Ce livre est une ode à la liberté, à tous les aventuriers qui étouffent dans les chemins balisés, un livre répétitif, obsessionnel de sang, de corps à corps, de mer démontée, un livre où abondent de superbes portraits d’hommes qui ont tout lâché pour être libres.
C’est aussi un livre de solitude que n’éclaire pas l’unique histoire d’amour tout sauf romantique, le Grand Marin lui demandant de compléter la somme pour payer le motel. Histoire vouée à l’impasse : avoir un enfant et vivre en couple est impossible pour l’un et l’autre.
Je ne suis pas sûre d’avoir lu un livre d’écrivain : le style est parfois sec à l’excès puis embarqué dans le lyrisme, certaines phrases maladroites auraient gagné à être supprimées. Ce dont je suis sûre, en revanche, c’est que je me suis confrontée avec l’absolu de la liberté, avec la sincérité et l’incandescence d’un absolu vécu. Avouez que ce n’est pas courant.
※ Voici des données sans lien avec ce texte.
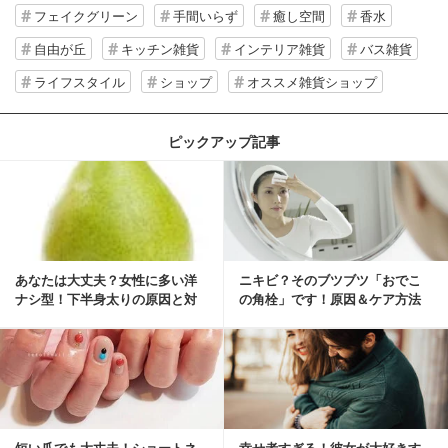
フェイクグリーン
手間いらず
癒し空間
香水
自由が丘
キッチン雑貨
インテリア雑貨
バス雑貨
ライフスタイル
ショップ
オススメ雑貨ショップ
ピックアップ記事
あなたは大丈夫？女性に多い洋
ニキビ？そのブツブツ「おでこ
ナシ型！下半身太りの原因と対
の角栓」です！原因＆ケア方法
策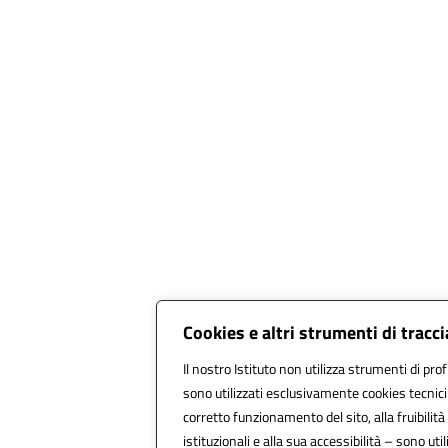
Cookies e altri strumenti di trac
Il nostro Istituto non utilizza strumenti di prof
sono utilizzati esclusivamente cookies tecnici
corretto funzionamento del sito, alla fruibilità 
istituzionali e alla sua accessibilità – sono utili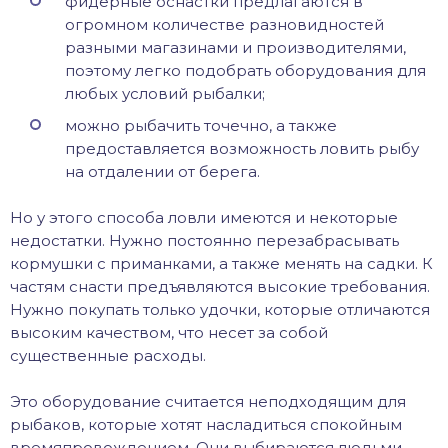
фидерные оснастки предлагаются в
огромном количестве разновидностей
разными магазинами и производителями,
поэтому легко подобрать оборудования для
любых условий рыбалки;
можно рыбачить точечно, а также
предоставляется возможность ловить рыбу
на отдалении от берега.
Но у этого способа ловли имеются и некоторые
недостатки. Нужно постоянно перезабрасывать
кормушки с приманками, а также менять на садки. К
частям снасти предъявляются высокие требования.
Нужно покупать только удочки, которые отличаются
высоким качеством, что несет за собой
существенные расходы.
Это оборудование считается неподходящим для
рыбаков, которые хотят насладиться спокойным
времяпровождением. Они выбираются людьми,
Je ne sais pas si l’auteur a trouvé ce qu’elle cherchait dans ce monde rugueux où on commence par la laisser dormir par terre et où on l’exploite sans vergogne. Jamais son travail ne sera payé à sa juste valeur. Malgré l’admiration que lui valent son travail et son endurance, elle reste une femme. Ce monde d’hommes où l’estime ne va pas jusqu’au portefeuille, elle ne nous explique pas pourquoi et comment elle l’a quitté. Cela fera peut-être l’objet d’un second livre commencé sous sa yourte, dans le silence de la montagne.